Work instruction :: Report each line of the listing that carries the word "void".

The records ::

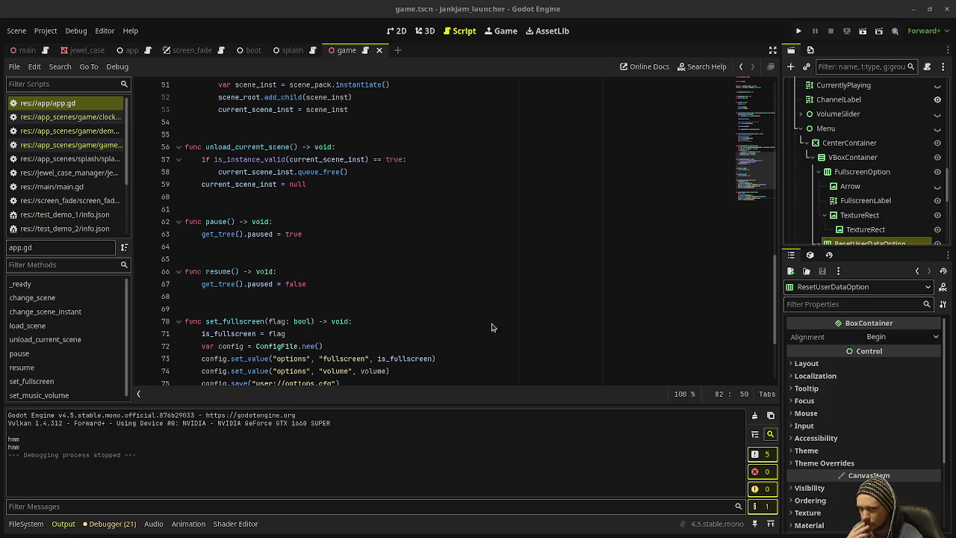
Start a pause_audio() -> void function after resume(), then remove it and save app.gd.
{"action": "left_click", "coordinate": [348, 293]}
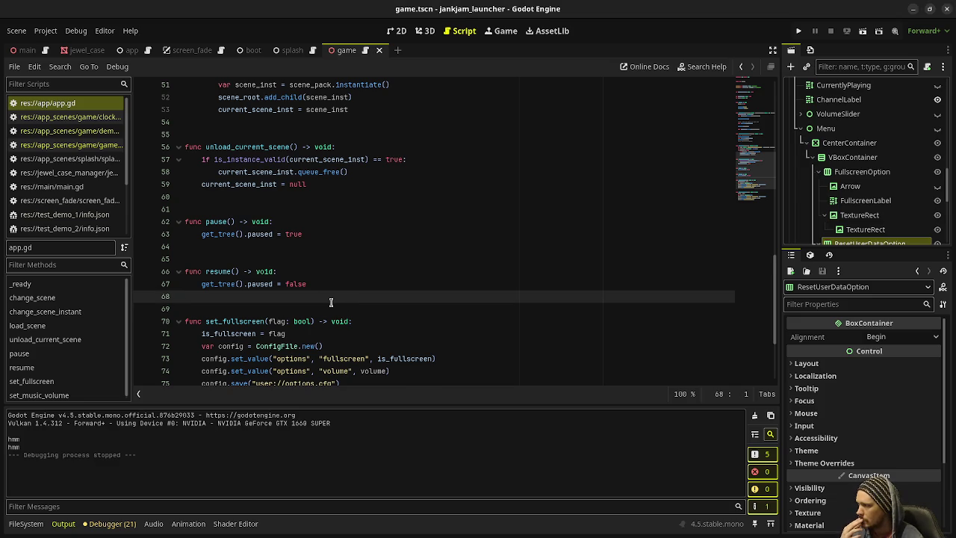
{"action": "key", "text": "Return"}
{"action": "key", "text": "Return"}
{"action": "key", "text": "Up"}
{"action": "key", "text": "Return"}
{"action": "type", "text": "func pause_audio"}
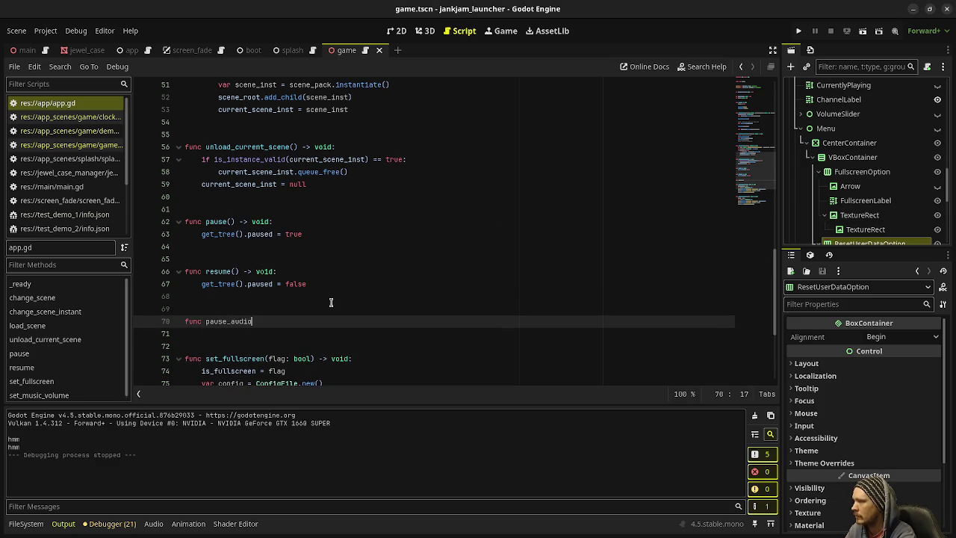
{"action": "type", "text": "() -> void:"}
{"action": "key", "text": "Return"}
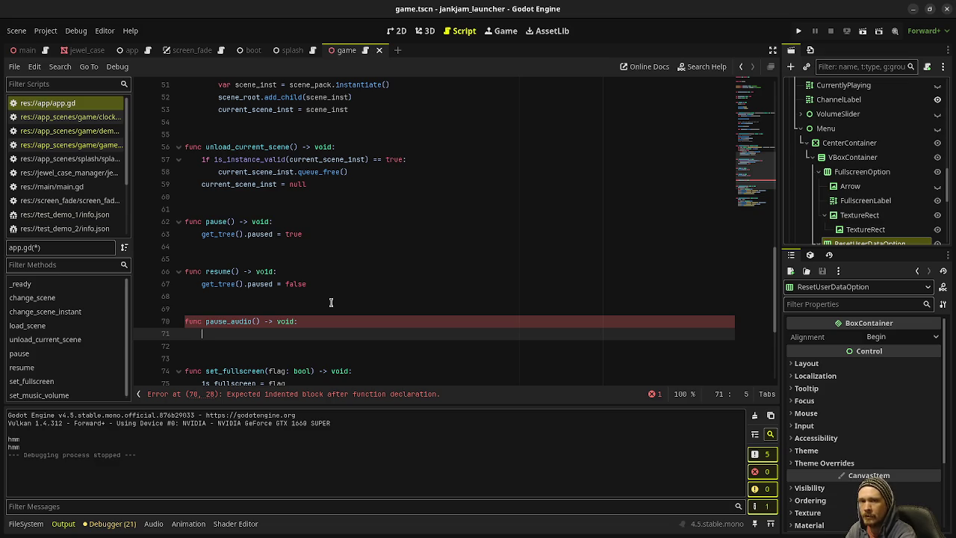
{"action": "key", "text": "BackSpace"}
{"action": "key", "text": "BackSpace"}
{"action": "key", "text": "BackSpace"}
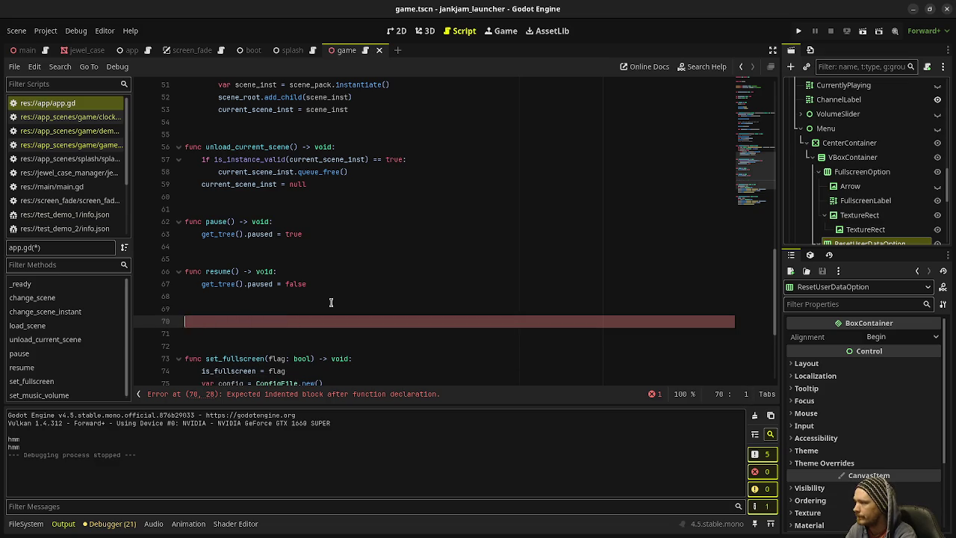
{"action": "key", "text": "ctrl+s"}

Response for this exercise ::
Start a pause_audio() -> void function after resume(), then remove it and save app.gd.
{"action": "type", "text": "() -> void:"}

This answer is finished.